I suggest a couple of possible paths to movementhood: 1) a “revival” of enthusiasm in the anti-war movement like the “come-outer” abolitionist movement in American protestantism, 2) a populist tax resistance campaign from outside the anti-war movement that leads to a sympathetic reaction by anti-war activists. I suggest we more aggressively confront “complacency and feel-goodism in the peace movement.” I also am skeptical of Larry’s call for us to come to agreement on the details of our methods and goals: “I doubt we could come up with a fixed answer… even in the small circle of a NWTRCC gathering that would satisfy everyone, and an attempt to do so might divide us rather than strengthen us.”
Re: re-building a movement?
Larry responds, seconding my call for confronting a complacent peace movement, suggesting that the emergence of a populist, TEA-party-like tax-resistance movement is unlikely, and addressing my skepticism about his call for tighter definition of the tactics and goals of war tax resistance. He identifies three tendencies among resisters: 1) people who have embraced radical simplicity to avoid paying taxes but without engaging in confrontational civil disobedience (“it’s not, in Thoreau’s sense of the word, ‘friction’”), 2) people who refuse to pay taxes due and then do whatever they can to prevent the government from seizing the money (“For them, holding on [to] the money is a victory, being found and levied is a defeat”), and 3) people who refuse to pay taxes due and who see being found and levied as “like being arrested for civil disobedience” and a vital part of the action (“when the penalty is exacted, we can throw a party, tell our friends, write our bank administrators or our employers or colleagues, make it even more public than it was before”). He also says that having explicit goals or demands is perhaps crucial for war tax resistance to become a movement: “When the Montgomery bus boycott began, among the first thing the organizers did was to stipulate what changes would cause them to stop boycotting.”

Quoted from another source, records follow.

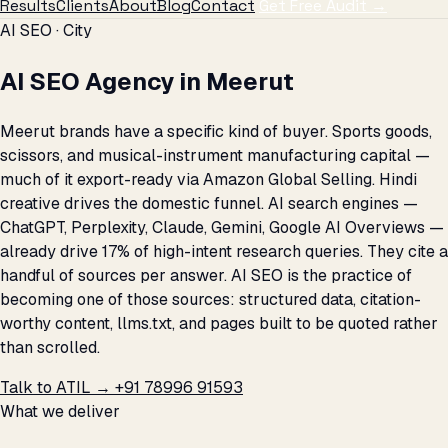
Results
Clients
About
Blog
Contact
Get Free Audit →
AI SEO · City
AI SEO Agency in Meerut
Meerut brands have a specific kind of buyer. Sports goods,
scissors, and musical-instrument manufacturing capital —
much of it export-ready via Amazon Global Selling. Hindi
creative drives the domestic funnel. AI search engines —
ChatGPT, Perplexity, Claude, Gemini, Google AI Overviews —
already drive 17% of high-intent research queries. They cite a
handful of sources per answer. AI SEO is the practice of
becoming one of those sources: structured data, citation-
worthy content, llms.txt, and pages built to be quoted rather
than scrolled.
Talk to ATIL →
+91 78996 91593
What we deliver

re-building a movement - constituencies1 - contra Visalli
Ed Agro writes about doing outreach to encourage war tax resistance from a non-pacifist perspective — “an audience for WTR that’s been given short shrift, perhaps unconsciously, by activists moved by personal conviction so strong that it leads to a too-quick devaluing of other, different convictions” — and says that the experience of his local WTR group shows the strength of ideological diversity.
Re: re-building a movement - constituencies1 - contra Visalli
Larry Rosenwald then asks: “if one isn’t what Ed calls ‘a radical pacifist’ (I myself am), what justifies doing war tax resistance? And if one is of two minds, supports some military actions, opposes others, what results does that have in how one practices wtr?”
Pacifism, non-pacifism, and taxes (was "Re: re-building a movement…")
I try to answer Larry’s question: “[I believe] that whether or not a person should use violence in some situation is something that that person needs to carefully decide on a case-by-case basis and not by applying a pre-made doctrine. Paying taxes, though, means that you’re not making considered decisions about your participation in war and peace, violence and nonviolence, and so forth — instead, you’re leaving those decisions up to politicians. These politicians are, almost by definition, morally repulsive creatures. They cannot be trusted with such decisions, and to allow them to make these decisions for you is morally reckless.” Then I add this challenge: “I’d turn the question around and ask the ‘radical pacifists’ how they can justify taxation of any sort (many do, to my surprise). If you wouldn’t support violence even to stop a Hitler, how can you justify using violence to collect money for any of the far less crucial things government does?”